From the parking area, proceed ahead to a large trail map posted on a kiosk and turn left onto a wide sandy road that proceeds north, parallel to Navesink Avenue. After going around a barrier, follow the road as it curves to the right and ascends gradually through an oak forest, with some mountain laurel. Beyond the crest of the hill, the road descends to a junction, marked by signposts, in about half a mile. Here, you should turn left onto the Grand Tour Trail, which follows a sandy gravel road. (A signpost designates this trail with a black diamond, indicating that it is rated as "challenging"; however, the rating system is designed primarily with bicyclists in mind. For hikers, the trail is of no more than moderate difficulty.)
Soon, the trail bears right at a split-rail fence. It ascends gradually on a winding footpath through mountain laurel thickets, and crosses a crushed-stone service road. Near the top of the hill, it again crosses the road. The elevation at this junction, 268 feet above sea level, is the highest on the trail. Just to the left – at the southwest corner of the fence that surrounds a water tower – is the highest point in the park, 274 feet above sea level.
Follow the Grand Tour Trail as it descends on a sandy road, soon crossing the Cuesta Ridge Trail, which follows a wider road. The Grand Tour Trail continues to descend gradually. Soon, it narrows to a footpath and enters the remote Monmouth Hills section of the park.
The winding trail descends to a junction. Continue straight ahead, following the sign for the Grand Tour West. The trail now passes through thick stands of holly, with the trail tunneling under the holly at one point. It continues through an area with tangled vines. After curving to the right, the trail reaches a junction marked by a signpost. Here, a side trail leaves to the left, but you should continue ahead, following signs to the "trailhead." The trail passes some more holly trees and tangled vines and soon reaches another junction marked with a signpost (this junction is not shown on the park map). Here, a side trail to the left leads out to Hartshorne Road, but you should turn right, following the sign to the "trailhead."
After passing more tangled vines, the trail arrives at a junction. Here, you should turn left and proceed uphill past several huge trees. After descending a little, the trail continues to ascend on a winding path to the crest of a hill, with limited seasonal views to the left over the Navesink River. The trail now begins to descend, going through an area with many trees downed by Hurricane Sandy and passing a wooden cabin on the left. Just beyond, it reaches another intersection. This is the lowest point on the trail, 40 feet above sea level. Here, the trail turns right on a sandy road, passing houses to the left. Soon, the road narrows to a footpath and passes through mountain laurel thickets.

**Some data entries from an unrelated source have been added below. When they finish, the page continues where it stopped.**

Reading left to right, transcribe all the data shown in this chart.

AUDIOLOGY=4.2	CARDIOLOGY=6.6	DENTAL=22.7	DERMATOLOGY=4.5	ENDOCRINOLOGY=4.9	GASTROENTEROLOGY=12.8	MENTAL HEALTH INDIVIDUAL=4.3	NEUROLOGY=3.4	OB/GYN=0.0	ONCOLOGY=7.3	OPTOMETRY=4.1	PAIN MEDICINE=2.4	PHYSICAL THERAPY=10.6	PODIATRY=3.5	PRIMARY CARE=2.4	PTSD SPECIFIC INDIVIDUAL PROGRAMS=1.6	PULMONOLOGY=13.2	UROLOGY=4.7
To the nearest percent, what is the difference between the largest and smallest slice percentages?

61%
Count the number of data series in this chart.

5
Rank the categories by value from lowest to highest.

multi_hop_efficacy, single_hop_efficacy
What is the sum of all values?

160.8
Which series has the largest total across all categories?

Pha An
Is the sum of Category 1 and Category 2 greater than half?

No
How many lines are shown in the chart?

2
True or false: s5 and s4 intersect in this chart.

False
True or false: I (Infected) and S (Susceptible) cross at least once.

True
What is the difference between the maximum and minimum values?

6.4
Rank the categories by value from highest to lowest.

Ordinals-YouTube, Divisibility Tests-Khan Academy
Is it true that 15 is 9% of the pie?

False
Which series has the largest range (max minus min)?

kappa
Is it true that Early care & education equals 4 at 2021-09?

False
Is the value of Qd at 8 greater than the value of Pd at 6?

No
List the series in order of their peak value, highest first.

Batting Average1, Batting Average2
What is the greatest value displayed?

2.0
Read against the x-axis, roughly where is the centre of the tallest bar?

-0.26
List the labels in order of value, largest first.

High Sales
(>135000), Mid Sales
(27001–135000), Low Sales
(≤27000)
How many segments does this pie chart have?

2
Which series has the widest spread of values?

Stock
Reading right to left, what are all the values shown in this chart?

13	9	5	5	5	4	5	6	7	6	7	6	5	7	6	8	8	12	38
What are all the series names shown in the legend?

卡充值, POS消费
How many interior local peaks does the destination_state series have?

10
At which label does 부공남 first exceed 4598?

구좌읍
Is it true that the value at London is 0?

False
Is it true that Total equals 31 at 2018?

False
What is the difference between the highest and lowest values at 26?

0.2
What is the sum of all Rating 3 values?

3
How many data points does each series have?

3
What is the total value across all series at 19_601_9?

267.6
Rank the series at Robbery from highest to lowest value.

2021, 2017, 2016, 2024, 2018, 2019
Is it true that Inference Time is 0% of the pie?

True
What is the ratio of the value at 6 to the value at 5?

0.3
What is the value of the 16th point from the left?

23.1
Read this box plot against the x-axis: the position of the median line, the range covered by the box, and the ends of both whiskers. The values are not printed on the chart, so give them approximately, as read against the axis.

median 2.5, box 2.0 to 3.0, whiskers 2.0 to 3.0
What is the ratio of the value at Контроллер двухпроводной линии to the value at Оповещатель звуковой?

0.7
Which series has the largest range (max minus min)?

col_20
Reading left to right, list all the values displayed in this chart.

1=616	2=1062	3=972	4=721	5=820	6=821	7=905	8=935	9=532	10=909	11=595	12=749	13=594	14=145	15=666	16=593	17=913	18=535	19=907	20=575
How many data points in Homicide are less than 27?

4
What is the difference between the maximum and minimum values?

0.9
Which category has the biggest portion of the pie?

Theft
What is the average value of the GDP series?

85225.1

In another quarter of a mile, to the left of the trail, watch carefully for a tulip tree that appears to be growing out of a horizontal log. The most likely explanation of this unusual feature is that the tree was blown over when young, but its roots remained intact and an upward-pointing branch continued growing as the new trunk. The trail now climbs to reach a junction with the Laurel Ridge Trail. Here you should turn left and follow the Laurel Ridge Trail, which proceeds along the side of a hill, with views through the trees of the ridge to the east. It continues through mountain laurel thickets, with some holly trees.
After traversing an area with dense holly trees and tangled vines, the trail curves sharply to the right and begins to ascend, now heading northward. Leveling off on the crest of the ridge, it reaches a junction (marked by a signpost) where a side trail to the left leads to the Claypit Creek Overlook. Follow this side trail through dense mountain laurel to the overlook. The view has largely grown in, but during leaf-off season, there are views through the trees of Claypit Creek, the Navesink River, the Oceanic Bridge and the Rumson Peninsula.
Return to the main trail and turn left. The Laurel Ridge Trail now begins to descend, first on a stone-bordered switchback, then through mountain laurel thickets. With paved Hartshorne Road directly ahead, bear right and follow the trail as it heads north. After climbing a little, the trail descends rather steeply to the kiosk at the Buttermilk Valley parking area, where the hike began.